资源环境科技发展态势分析平台

Adequate forecasting, nowcasting, and parameterization of fog and low clouds is still challenging despite being the focus of intensive research for a long time. Stratocumulus clouds have the ability to self-organize into a variety of topological structures, including closed and open convection cells, convection rolls, and scattered cumulus. A lot is known about the large-scale conditions in which shallow clouds and fog develop and decay. However, because of the various complex interactions with the environment, transitions between these various cloud regimes are hard to capture in numerical models. Recent work viewed these cloud regimes as the equilibrium states of phase transition in a stochastic model.

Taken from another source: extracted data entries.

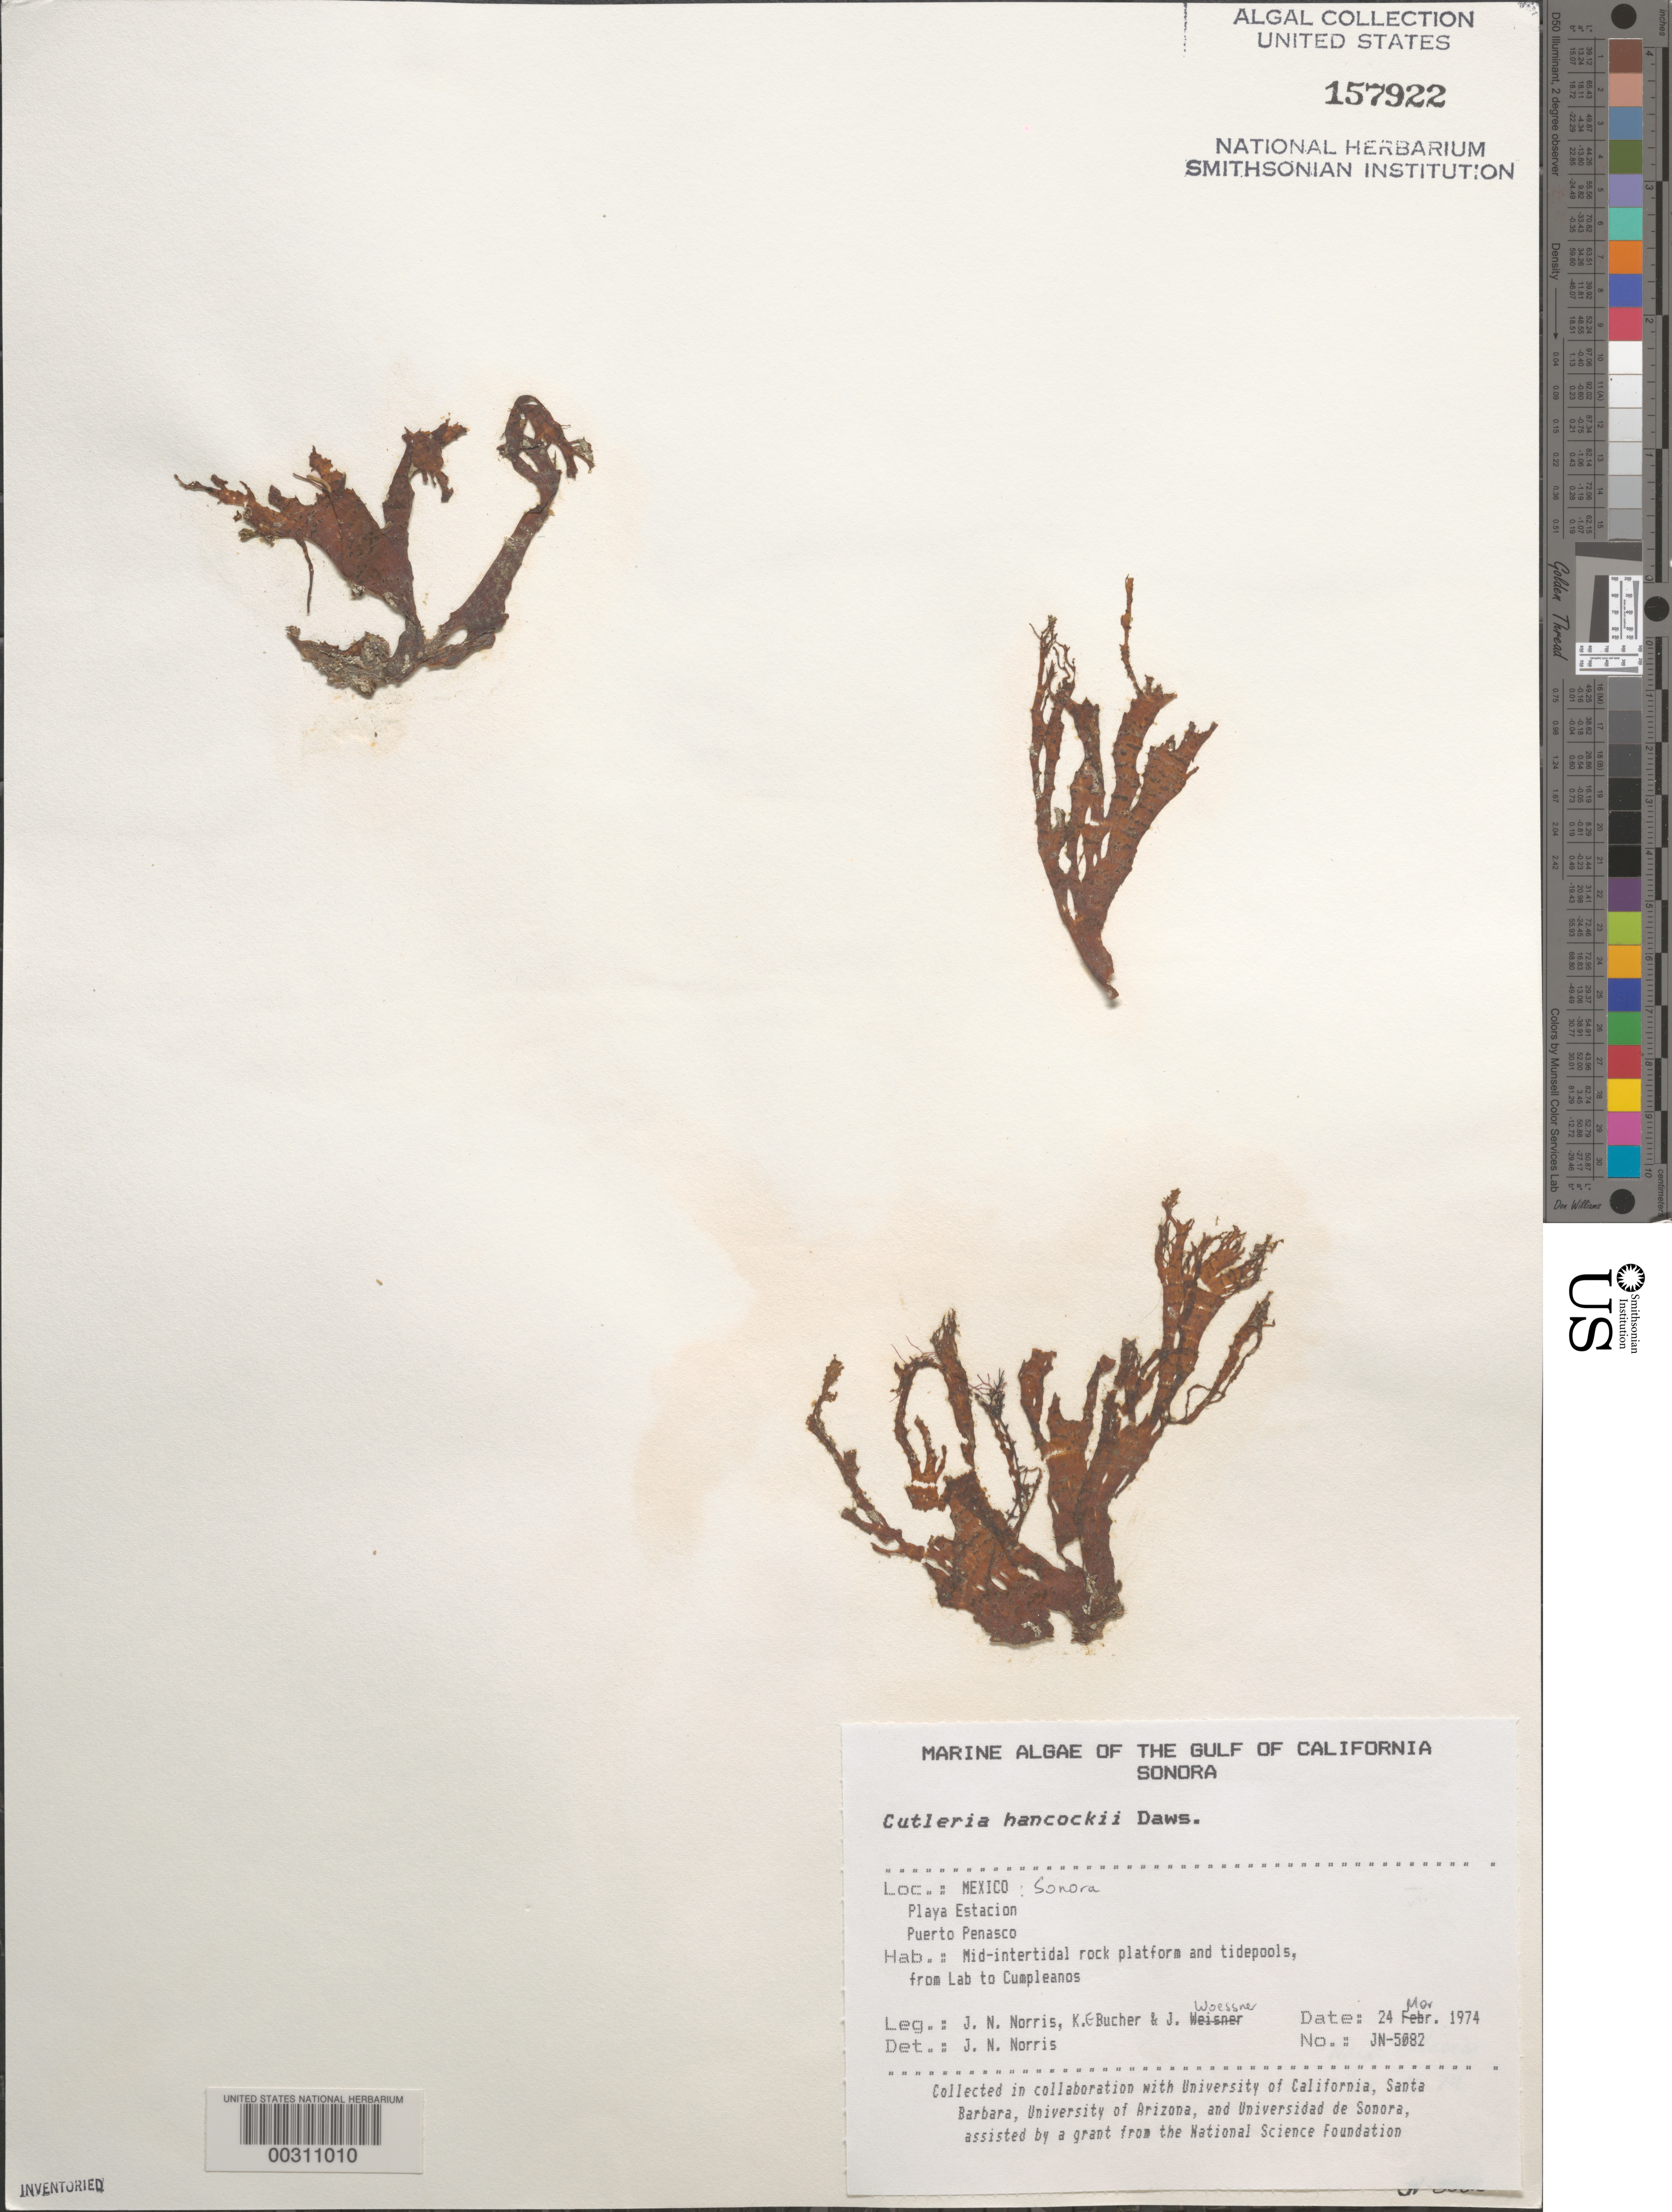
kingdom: Chromista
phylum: Ochrophyta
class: Phaeophyceae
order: Cutleriales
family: Cutleriaceae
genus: Cutleria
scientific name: Cutleria hancockii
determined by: Norris, James N.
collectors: J. N. Norris, K. E. Bucher & J. Woessner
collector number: JN-5082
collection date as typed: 24 Mar 1974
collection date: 1974-03-24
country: Mexico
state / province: Sonora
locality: Playa Estacion, Puerto Penasco, marine laboratory-Cumpleanos tide pool area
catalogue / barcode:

Here we build on this idea to propose a new stochastic model based on the lattice particles-Ising model of statistical mechanics, bringing in important improvements by allowing, for example, multiple equilibria and for direct feedback onto the large-scale dynamics. Idealized numerical simulations demonstrate that the new model reproduces qualitatively the observed regimes of stratocumulus when the external forcing is varied. The new model forms a metastable dynamical system where transitions between extreme regimes occur dynamically, that is, within the same numerical simulation, for a large range of fixed parameter values, and sometimes lead to the co-occurrence of mixed states with pockets of closed cells and open cells intercepted by regions of scattered cloudiness, resembling the emergence of convection rolls in nature. This is believed to be a step forward in improving the parameterization of shallow clouds in climate models.